Some studies have highlighted the association between school re-segregation processes and increased juvenile justice cases of students from ghettoized schools (Billings et al., 2014), or the reduction of crime among students who attended in schools with low levels of poverty concentration and ethnic minorities (Johnson, 2011). These studies show that the economic and social cost of segregation can be very high, and that ethnic and social integration in schools can have obvious benefits from the point of view of economic efficiency.

Reducing socioeconomic segregation in our schools by half would produce a return on investment of three to five times the cost of the programs.
Since segregation generates higher levels of school failure, it imposes additional costs on public budgets (on health, security or compensatory programs).

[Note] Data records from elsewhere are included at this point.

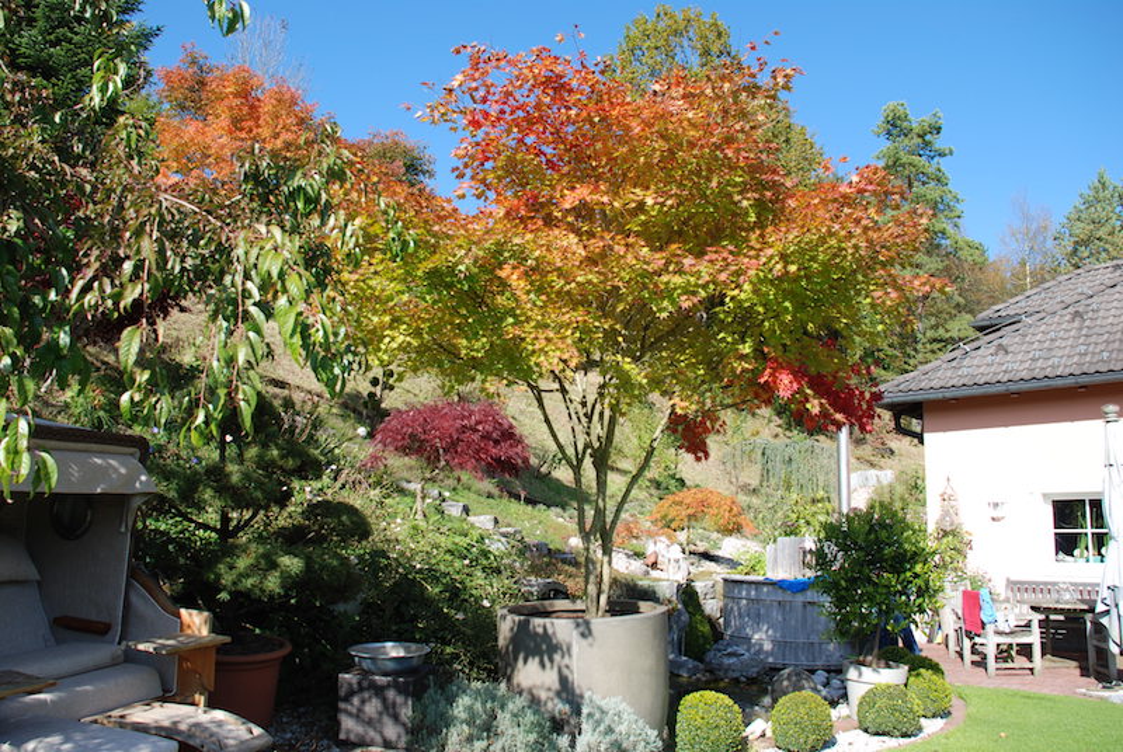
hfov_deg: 67.3
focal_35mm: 27
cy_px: 376
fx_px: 843
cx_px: 562
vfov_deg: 48.1
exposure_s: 1/160
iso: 100
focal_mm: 18
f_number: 6.3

There are indubitable benefits from investing in all education levels, which always outweigh the costs (OECD, 2020). Therefore, reducing school segregation generates clear positive returns to public investment in mid and the long term.

All the aspects reviewed in this unit underline why it is so important that public authorities undertake action to tackle school segregation.
School segregation generates dramatic effects both in terms of equity and efficiency, but on many occasions public governments do not take action, as they don’t feel directly confronted by some of these consequences in the short term. In the last unit we explore a range of possible policies that governments can develop to reduce school segregation and build more cohesive and inclusive education systems and societies.